• WHAT THE EXERCISE ASKS: For this exercise, retype the lines from the one that holds "Past Life Regression Past Lives &" through the one that holds "User Preferences and Forum Se" in the records below, both included, exactly and without pictures.
---------- DATA EXCERPTS
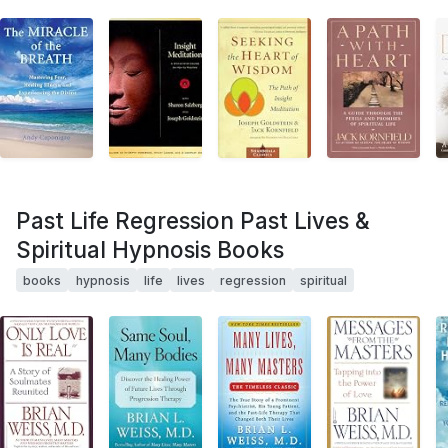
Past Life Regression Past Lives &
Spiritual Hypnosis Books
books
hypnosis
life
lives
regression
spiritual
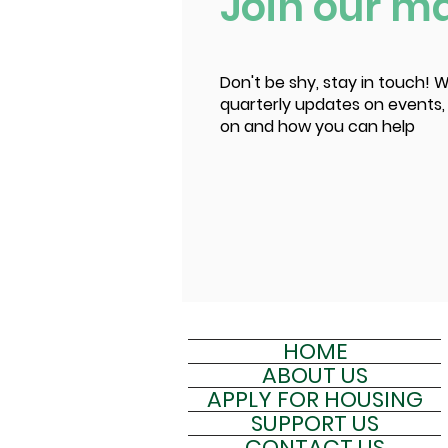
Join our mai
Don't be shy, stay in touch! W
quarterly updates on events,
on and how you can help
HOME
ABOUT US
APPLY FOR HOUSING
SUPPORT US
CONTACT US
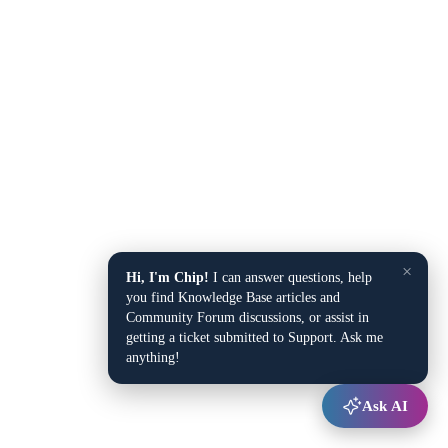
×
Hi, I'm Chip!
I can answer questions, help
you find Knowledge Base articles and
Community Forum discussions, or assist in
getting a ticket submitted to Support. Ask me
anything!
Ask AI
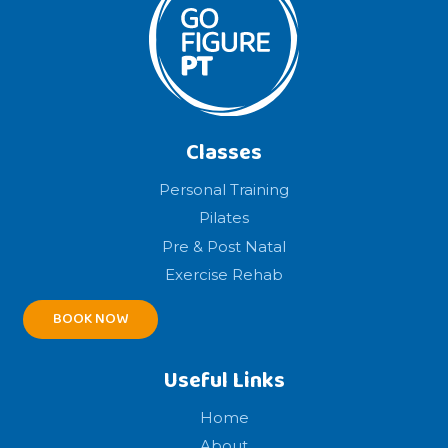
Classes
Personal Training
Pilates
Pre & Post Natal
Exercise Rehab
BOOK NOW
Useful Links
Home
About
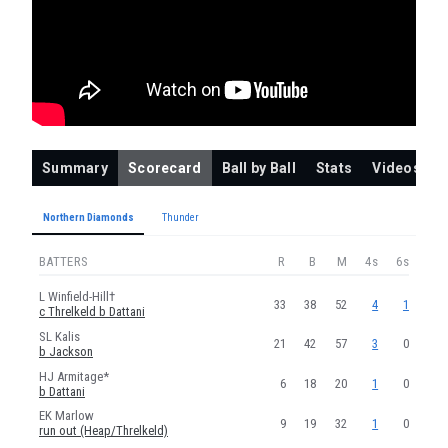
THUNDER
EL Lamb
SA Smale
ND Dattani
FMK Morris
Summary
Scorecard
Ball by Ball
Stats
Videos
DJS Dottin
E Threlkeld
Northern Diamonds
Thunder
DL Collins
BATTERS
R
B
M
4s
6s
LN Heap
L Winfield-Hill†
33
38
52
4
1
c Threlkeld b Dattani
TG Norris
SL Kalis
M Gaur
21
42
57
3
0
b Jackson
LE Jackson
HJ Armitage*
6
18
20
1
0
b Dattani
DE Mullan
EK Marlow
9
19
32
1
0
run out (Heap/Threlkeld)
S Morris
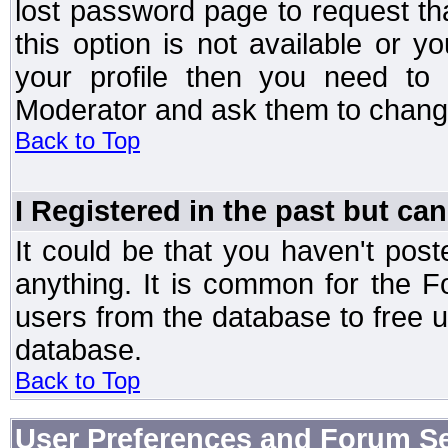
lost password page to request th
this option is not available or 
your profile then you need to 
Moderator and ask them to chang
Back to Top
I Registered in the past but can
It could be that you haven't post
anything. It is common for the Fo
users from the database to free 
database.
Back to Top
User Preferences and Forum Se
--------------------
---------- DATA EXCERPTS
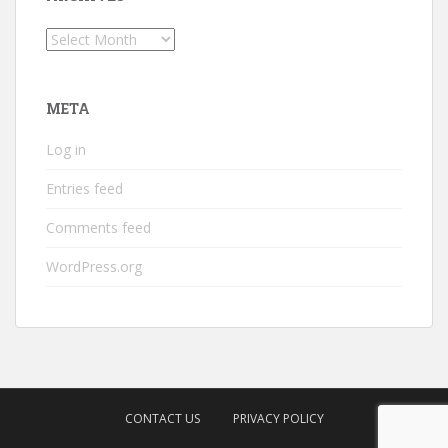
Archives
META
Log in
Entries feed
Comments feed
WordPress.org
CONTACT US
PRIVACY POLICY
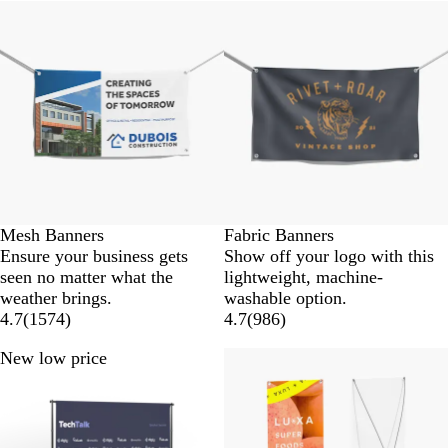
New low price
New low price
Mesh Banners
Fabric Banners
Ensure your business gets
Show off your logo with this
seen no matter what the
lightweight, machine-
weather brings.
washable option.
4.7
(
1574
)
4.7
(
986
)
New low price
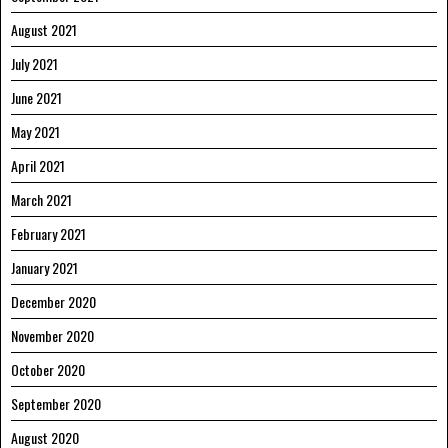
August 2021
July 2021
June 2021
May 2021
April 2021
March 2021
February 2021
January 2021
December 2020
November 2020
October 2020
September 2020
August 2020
--------------------
• TASK OUTPUT:
Past Life Regression Past Lives &
Spiritual Hypnosis Books
books
hypnosis
life
lives
regression
spiritual
Join our mai
Don't be shy, stay in touch! W
quarterly updates on events,
on and how you can help
HOME
ABOUT US
APPLY FOR HOUSING
SUPPORT US
CONTACT US
×
Hi, I'm Chip!
I can answer questions, help
you find Knowledge Base articles and
Community Forum discussions, or assist in
getting a ticket submitted to Support. Ask me
anything!
Ask AI
Classes
Personal Training
Pilates
Pre & Post Natal
Exercise Rehab
BOOK NOW
Useful Links
Home
About
THUNDER
EL Lamb
SA Smale
ND Dattani
FMK Morris
Summary
Scorecard
Ball by Ball
Stats
Videos
DJS Dottin
E Threlkeld
Northern Diamonds
Thunder
DL Collins
BATTERS
R
B
M
4s
6s
LN Heap
L Winfield-Hill†
33
38
52
4
1
c Threlkeld b Dattani
TG Norris
SL Kalis
M Gaur
21
42
57
3
0
b Jackson
LE Jackson
HJ Armitage*
6
18
20
1
0
b Dattani
DE Mullan
EK Marlow
9
19
32
1
0
run out (Heap/Threlkeld)
S Morris
lost password page to request th
this option is not available or 
your profile then you need to 
Moderator and ask them to chang
Back to Top
I Registered in the past but can
It could be that you haven't post
anything. It is common for the Fo
users from the database to free 
database.
Back to Top
User Preferences and Forum Se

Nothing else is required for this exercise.